Thursday, February 12, 2009

Project Management

              Project Management can be difficult even under the best of circumstances.  Accurate time estimation is a skill essential to good project management. It is important to get time estimates accurate for two core reasons: Time estimates drive the setting of deadlines for delivery of projects, and therefore peoples' assessments of consistency often establish the pricing of contracts and their profitability.

            A budget is one of those essential tools that are used across various departments within a company. For the project and project manager, it's a baseline used to conclude whether the project is on track.

Every project needs to balance its functionality, staffing, budget, schedule, and quality objectives, and selecting the best possible project team is essential to the project success while scheduling team members for more than 80% of their time may negatively affect the project even under the best of conditions. Tracking the average weekly hours that team members actually spend working on their project assignments is a real eye-opener. The task-switching overhead associated with the many activities that team members are asked to do, may reduce their effectiveness significantly. One cannot assume that just because someone spends 10 hours per week on a particular activity, he or she can do four of them at once; you’ll be lucky if he or she can handle three.

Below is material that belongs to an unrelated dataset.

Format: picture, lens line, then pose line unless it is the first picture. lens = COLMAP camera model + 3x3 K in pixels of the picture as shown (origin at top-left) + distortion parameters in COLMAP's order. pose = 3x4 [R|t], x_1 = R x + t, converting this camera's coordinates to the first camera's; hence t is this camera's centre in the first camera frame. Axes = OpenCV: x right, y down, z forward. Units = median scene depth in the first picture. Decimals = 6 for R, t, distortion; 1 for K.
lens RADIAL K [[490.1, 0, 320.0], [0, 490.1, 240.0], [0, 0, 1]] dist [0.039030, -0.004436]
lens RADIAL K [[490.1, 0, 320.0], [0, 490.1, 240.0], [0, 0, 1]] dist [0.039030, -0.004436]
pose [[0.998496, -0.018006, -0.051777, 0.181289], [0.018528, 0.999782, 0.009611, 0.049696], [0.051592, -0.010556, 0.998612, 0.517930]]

            If you don’t analyze, identify and control risks, they can end-up controlling you. Time should be spent during the project planning phase brainstorming possible risk factors, evaluating potential threats, and deciding how one can mitigate or prevent them.

            Almost all quality control activities, such as testing and technical reviews, find defects or other improvement opportunities. An accurate design plan impacts the quality of the project, and without requirements being met, the projects quality is compromised. 

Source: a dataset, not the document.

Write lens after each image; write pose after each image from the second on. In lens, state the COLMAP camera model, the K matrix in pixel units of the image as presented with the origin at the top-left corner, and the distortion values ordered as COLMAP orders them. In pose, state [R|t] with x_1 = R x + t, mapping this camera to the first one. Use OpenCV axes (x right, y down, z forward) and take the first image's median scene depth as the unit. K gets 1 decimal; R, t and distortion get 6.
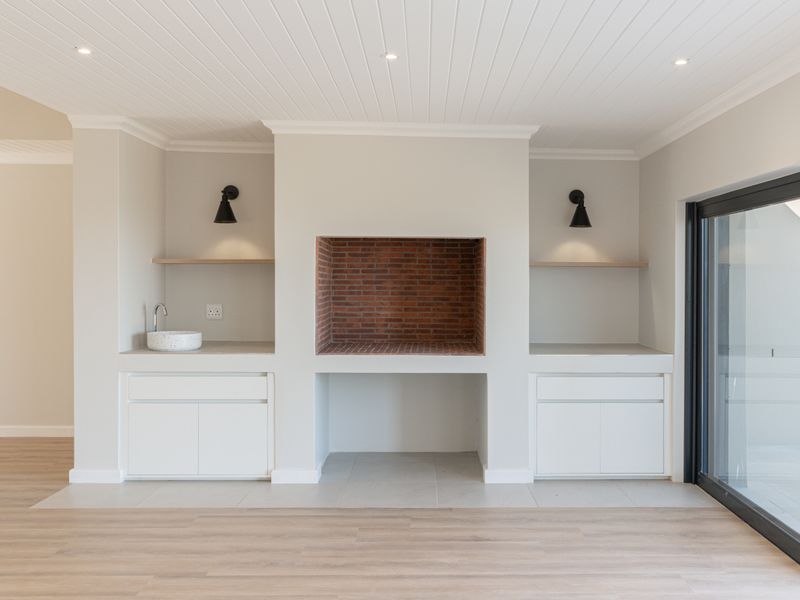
lens RADIAL K [[621.6, 0, 398.6], [0, 621.6, 289.1], [0, 0, 1]] dist [-0.001264, 0.002928]
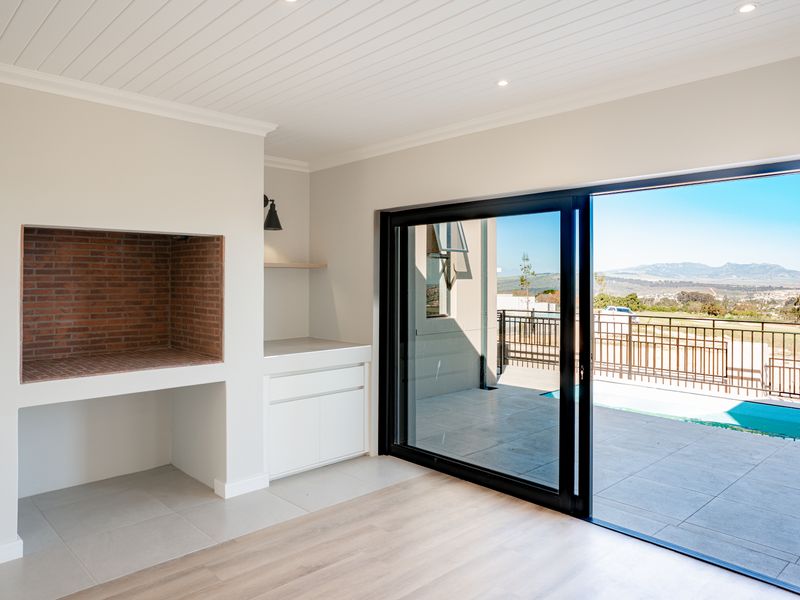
lens RADIAL K [[560.9, 0, 398.1], [0, 560.9, 287.1], [0, 0, 1]] dist [0.002797, 0.003514]
pose [[0.797267, -0.014950, 0.603442, -0.121668], [0.015927, 0.999866, 0.003728, -0.003860], [-0.603417, 0.006639, 0.797398, 0.129985]]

            Both budget and time management can determine the success of the project, and recurrently working in conjunction with one another throughout the SDLC.

            Determining the project’s success can be done by sharing a common understanding of how the stakeholders will establish whether this project is successful and by retiring a high maintenance inherited system, and reaching a specified sales volume or revenue, increasing market shares, achieving specific customer satisfaction, and achieving volume with accuracy.